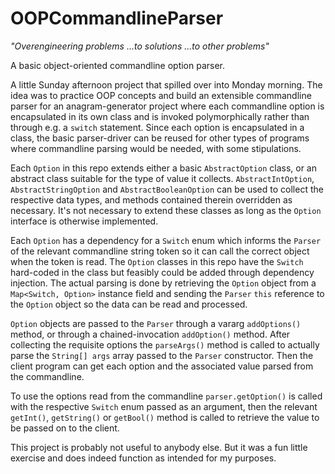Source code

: # OOPCommandlineParser
*"Overengineering problems ...to solutions ...to other problems"*

A basic object-oriented commandline option parser.

A little Sunday afternoon project that spilled over into Monday morning. The idea was to practice OOP concepts and build an extensible commandline parser for an anagram-generator project where each commandline option is encapsulated in its own class and is invoked polymorphically rather than through e.g. a `switch` statement. Since each option is encapsulated in a class, the basic parser-driver can be reused for other types of programs where commandline parsing would be needed, with some stipulations.

Each `Option` in this repo extends either a basic `AbstractOption` class, or an abstract class suitable for the type of value it collects. `AbstractIntOption`, `AbstractStringOption` and `AbstractBooleanOption` can be used to collect the respective data types, and methods contained therein overridden as necessary. It's not necessary to extend these classes as long as the `Option` interface is otherwise implemented.

Each `Option` has a dependency for a `Switch` enum which informs the `Parser` of the relevant commandline string token so it can call the correct object when the token is read. The `Option` classes in this repo have the `Switch` hard-coded in the class but feasibly could be added through dependency injection. The actual parsing is done by retrieving the `Option` object from a `Map<Switch, Option>` instance field and sending the `Parser` `this` reference to the `Option` object so the data can be read and processed.

`Option` objects are passed to the `Parser` through a vararg `addOptions()` method, or through a chained-invocation `addOption()` method. After collecting the requisite options the `parseArgs()` method is called to actually parse the `String[] args` array passed to the `Parser` constructor. Then the client program can get each option and the associated value parsed from the commandline.

To use the options read from the commandline `parser.getOption()` is called with the respective `Switch` enum passed as an argument, then the relevant `getInt()`, `getString()` or `getBool()` method is called to retrieve the value to be passed on to the client.

This project is probably not useful to anybody else. But it was a fun little exercise and does indeed function as intended for my purposes.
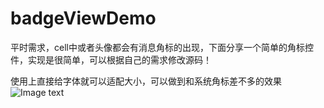 # badgeViewDemo
平时需求，cell中或者头像都会有消息角标的出现，下面分享一个简单的角标控件，实现是很简单，可以根据自己的需求修改源码！

使用上直接给字体就可以适配大小，可以做到和系统角标差不多的效果
![Image text](https://raw.github.com/yourName/repositpry/master/badgeViewDemo/img-folder/Jietu20180519-141757-HD.gif)
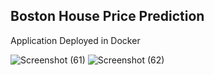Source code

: ## Boston House Price Prediction

 Application Deployed in Docker

![Screenshot (61)](https://github.com/manojkumar206/bostonhousepricing/assets/80051408/070b36b1-b226-455b-abbe-f85693e7cf27)
![Screenshot (62)](https://github.com/manojkumar206/bostonhousepricing/assets/80051408/a3e2de18-8be2-4d36-b414-eb58d8a83cf6)

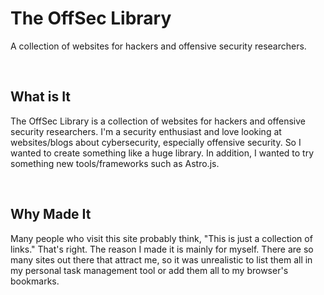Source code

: # The OffSec Library

A collection of websites for hackers and offensive security researchers.

<br />

## What is It

The OffSec Library is a collection of websites for hackers and offensive security researchers. I'm a security enthusiast and love looking at websites/blogs about cybersecurity, especially offensive security. So I wanted to create something like a huge library. In addition, I wanted to try something new tools/frameworks such as Astro.js.

<br />

## Why Made It

Many people who visit this site probably think, "This is just a collection of links." That's right. The reason I made it is mainly for myself. There are so many sites out there that attract me, so it was unrealistic to list them all in my personal task management tool or add them all to my browser's bookmarks.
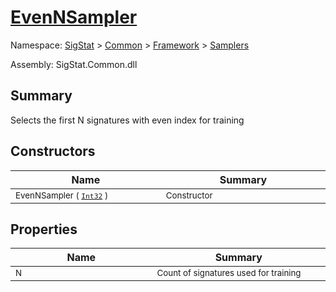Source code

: # [EvenNSampler](./EvenNSampler.md)

Namespace: [SigStat](../../) > [Common](./../../README.md) > [Framework](../../) > [Samplers](./README.md)

Assembly: SigStat.Common.dll

## Summary
Selects the first N signatures with even index for training

## Constructors

| Name<div><a href="#"><img width=400></a></div> | Summary<div><a href="#"><img width=475></a></div> | 
| --- | --- | 
| <sub>EvenNSampler ( [`Int32`](https://docs.microsoft.com/en-us/dotnet/api/System.Int32) )</sub> | <sub>Constructor</sub> | 


## Properties

| Name<div><a href="#"><img width=400></a></div> | Summary<div><a href="#"><img width=475></a></div> | 
| --- | --- | 
| <sub>N</sub> | <sub>Count of signatures used for training</sub> |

*What you have to do:* Give the records again exactly, minus the pictures.

*Answer box:*
Source code

: # OOPCommandlineParser
*"Overengineering problems ...to solutions ...to other problems"*

A basic object-oriented commandline option parser.

A little Sunday afternoon project that spilled over into Monday morning. The idea was to practice OOP concepts and build an extensible commandline parser for an anagram-generator project where each commandline option is encapsulated in its own class and is invoked polymorphically rather than through e.g. a `switch` statement. Since each option is encapsulated in a class, the basic parser-driver can be reused for other types of programs where commandline parsing would be needed, with some stipulations.

Each `Option` in this repo extends either a basic `AbstractOption` class, or an abstract class suitable for the type of value it collects. `AbstractIntOption`, `AbstractStringOption` and `AbstractBooleanOption` can be used to collect the respective data types, and methods contained therein overridden as necessary. It's not necessary to extend these classes as long as the `Option` interface is otherwise implemented.

Each `Option` has a dependency for a `Switch` enum which informs the `Parser` of the relevant commandline string token so it can call the correct object when the token is read. The `Option` classes in this repo have the `Switch` hard-coded in the class but feasibly could be added through dependency injection. The actual parsing is done by retrieving the `Option` object from a `Map<Switch, Option>` instance field and sending the `Parser` `this` reference to the `Option` object so the data can be read and processed.

`Option` objects are passed to the `Parser` through a vararg `addOptions()` method, or through a chained-invocation `addOption()` method. After collecting the requisite options the `parseArgs()` method is called to actually parse the `String[] args` array passed to the `Parser` constructor. Then the client program can get each option and the associated value parsed from the commandline.

To use the options read from the commandline `parser.getOption()` is called with the respective `Switch` enum passed as an argument, then the relevant `getInt()`, `getString()` or `getBool()` method is called to retrieve the value to be passed on to the client.

This project is probably not useful to anybody else. But it was a fun little exercise and does indeed function as intended for my purposes.
 # badgeViewDemo
平时需求，cell中或者头像都会有消息角标的出现，下面分享一个简单的角标控件，实现是很简单，可以根据自己的需求修改源码！

使用上直接给字体就可以适配大小，可以做到和系统角标差不多的效果
![Image text](https://raw.github.com/yourName/repositpry/master/badgeViewDemo/img-folder/Jietu20180519-141757-HD.gif)
Source code

: ## Boston House Price Prediction

 Application Deployed in Docker

![Screenshot (61)](https://github.com/manojkumar206/bostonhousepricing/assets/80051408/070b36b1-b226-455b-abbe-f85693e7cf27)
![Screenshot (62)](https://github.com/manojkumar206/bostonhousepricing/assets/80051408/a3e2de18-8be2-4d36-b414-eb58d8a83cf6)

Source code

: # The OffSec Library

A collection of websites for hackers and offensive security researchers.

<br />

## What is It

The OffSec Library is a collection of websites for hackers and offensive security researchers. I'm a security enthusiast and love looking at websites/blogs about cybersecurity, especially offensive security. So I wanted to create something like a huge library. In addition, I wanted to try something new tools/frameworks such as Astro.js.

<br />

## Why Made It

Many people who visit this site probably think, "This is just a collection of links." That's right. The reason I made it is mainly for myself. There are so many sites out there that attract me, so it was unrealistic to list them all in my personal task management tool or add them all to my browser's bookmarks.
Source code

: # [EvenNSampler](./EvenNSampler.md)

Namespace: [SigStat](../../) > [Common](./../../README.md) > [Framework](../../) > [Samplers](./README.md)

Assembly: SigStat.Common.dll

## Summary
Selects the first N signatures with even index for training

## Constructors

| Name<div><a href="#"><img width=400></a></div> | Summary<div><a href="#"><img width=475></a></div> | 
| --- | --- | 
| <sub>EvenNSampler ( [`Int32`](https://docs.microsoft.com/en-us/dotnet/api/System.Int32) )</sub> | <sub>Constructor</sub> | 


## Properties

| Name<div><a href="#"><img width=400></a></div> | Summary<div><a href="#"><img width=475></a></div> | 
| --- | --- | 
| <sub>N</sub> | <sub>Count of signatures used for training</sub> |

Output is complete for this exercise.